3.2.3 Collate sampling function

class SeqDataLoader:  #@save
    """ An iterator that loads sequence data ."""
    def __init__(self, batch_size, num_steps, use_random_iter, max_tokens):
        if use_random_iter:
            self.data_iter_fn = d2l.seq_data_iter_random
        else:
            self.data_iter_fn = d2l.seq_data_iter_sequential
        self.corpus, self.vocab = d2l.load_corpus_time_machine(max_tokens)
        self.batch_size, self.num_steps = batch_size, num_steps

    def __iter__(self):
        return self.data_iter_fn(self.corpus, self.batch_size, self.num_steps)
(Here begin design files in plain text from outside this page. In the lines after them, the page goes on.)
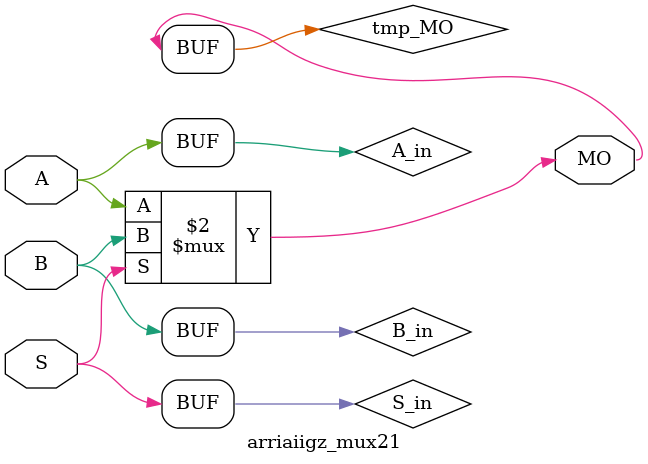
<source format=v>
module arriaiigz_mux21 (MO, A, B, S);
   input A, B, S;
   output MO;
   wire A_in;
   wire B_in;
   wire S_in;
   buf(A_in, A);
   buf(B_in, B);
   buf(S_in, S);
   wire   tmp_MO;
   specify
      (A => MO) = (0, 0);
      (B => MO) = (0, 0);
      (S => MO) = (0, 0);
   endspecify
   assign tmp_MO = (S_in == 1) ? B_in : A_in;
   buf (MO, tmp_MO);
endmodule
</source>
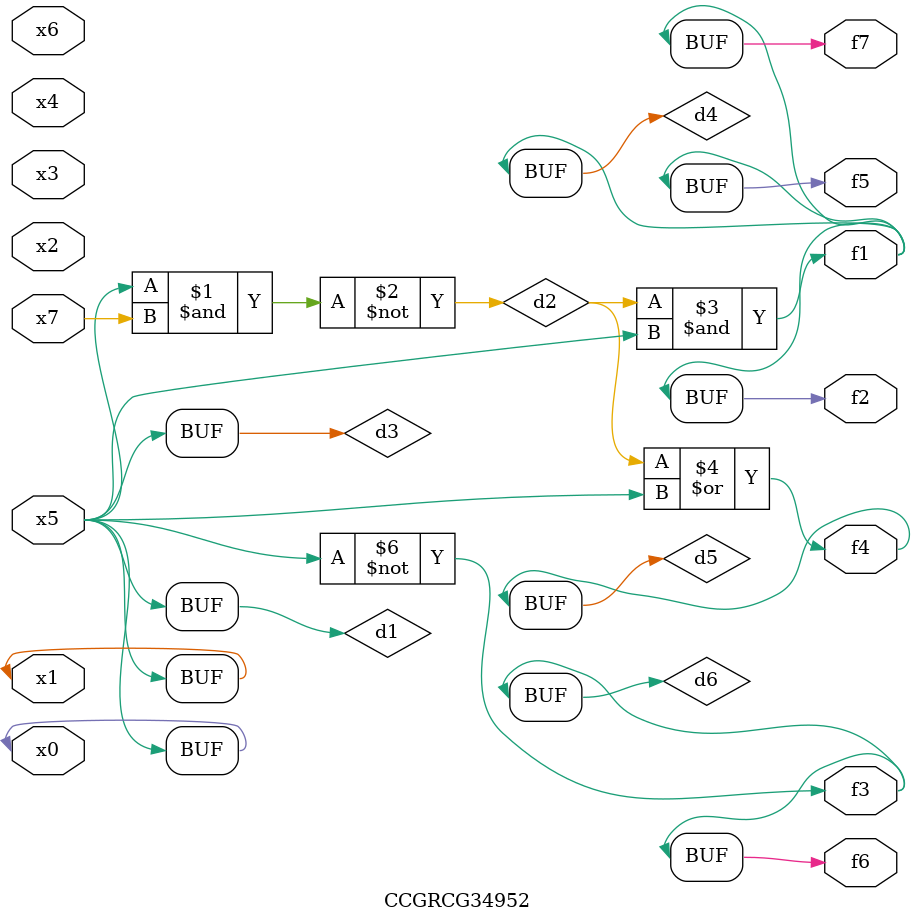
<source format=v>
module CCGRCG34952(
	input x0, x1, x2, x3, x4, x5, x6, x7,
	output f1, f2, f3, f4, f5, f6, f7
);

	wire d1, d2, d3, d4, d5, d6;

	buf (d1, x0, x5);
	nand (d2, x5, x7);
	buf (d3, x0, x1);
	and (d4, d2, d3);
	or (d5, d2, d3);
	nor (d6, d1, d3);
	assign f1 = d4;
	assign f2 = d4;
	assign f3 = d6;
	assign f4 = d5;
	assign f5 = d4;
	assign f6 = d6;
	assign f7 = d4;
endmodule

</source>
#  Defined function load_data_time_machine Return both data iterators and vocabularies 
def load_data_time_machine(batch_size, num_steps,  #@save
                           use_random_iter=False, max_tokens=10000):
    """ Returns the iterator and vocabulary of the time machine dataset ."""
    data_iter = SeqDataLoader(batch_size, num_steps, use_random_iter,
                              max_tokens)
    return data_iter, data_iter.vocab

Four 、 Arrangement

• Language model is the key of natural language processing
• n Metagrammar , By truncating the Correlation , It provides a practical model for dealing with long sequences
• There is a problem with long sequences ： Rarely or never
• Zipf's law governs the distribution of words , It's not just monadic grammar , For the rest n Metagrammar also applies
• Laplacian smoothing can effectively deal with phrases composed of low-frequency words with rich structure and insufficient frequency
• The main ways to read long sequences are random sampling and sequential partitioning . In the iteration process , The latter can ensure that subsequences from two adjacent small batches are also adjacent to the original sequence .

5、 ... and 、 practice

1. Suppose there is $100,000$ Word . How many word frequencies and adjacent multi word frequencies need to be stored in a quaternion grammar ？
   I think word frequency is $10^4$, And the adjacent multi word frequency I think is $10^5\ast 10^5\ast 10^5\ast 10^5=(10^5{)}^4$

2. How do we model a series of conversations ？
   I'm not in this direction , Post some thoughts of others
   https://zhuanlan.zhihu.com/p/296331236

3. Unary grammar 、 The exponent of Zipf's law of binary grammar and ternary grammar is different , Can you try to estimate ？

4. Think about other ways to read long sequence data ？
   I'm daydreaming ：

   • For long sequences, in addition to cutting methods , Is it possible to save all the sequence lengths directly , And then random one seed Select the sampling location , Then continuously random sampling , If the sampling has a uniform probability distribution , In theory, each word The probability of being selected is the same . In fact, such sampling is feasible to a certain extent .
   • Except for forward cutting , Reverse can also cut

5. Consider the random offset we use to read long sequences .

   1. Why random offsets are a good idea ？
      While reducing the frequency of continuous words, it ensures the possibility of using each word
   2. Will it really achieve perfect uniform distribution on the sequence of documents ？
      Can't , Because of the influence of random numbers
   3. What can you do to make the distribution more uniform ？
      Reverse and re offset the sampling ？

6. If we want a sequence sample to be a complete sentence , So what problems will this bring in small batch sampling ？ How to solve ？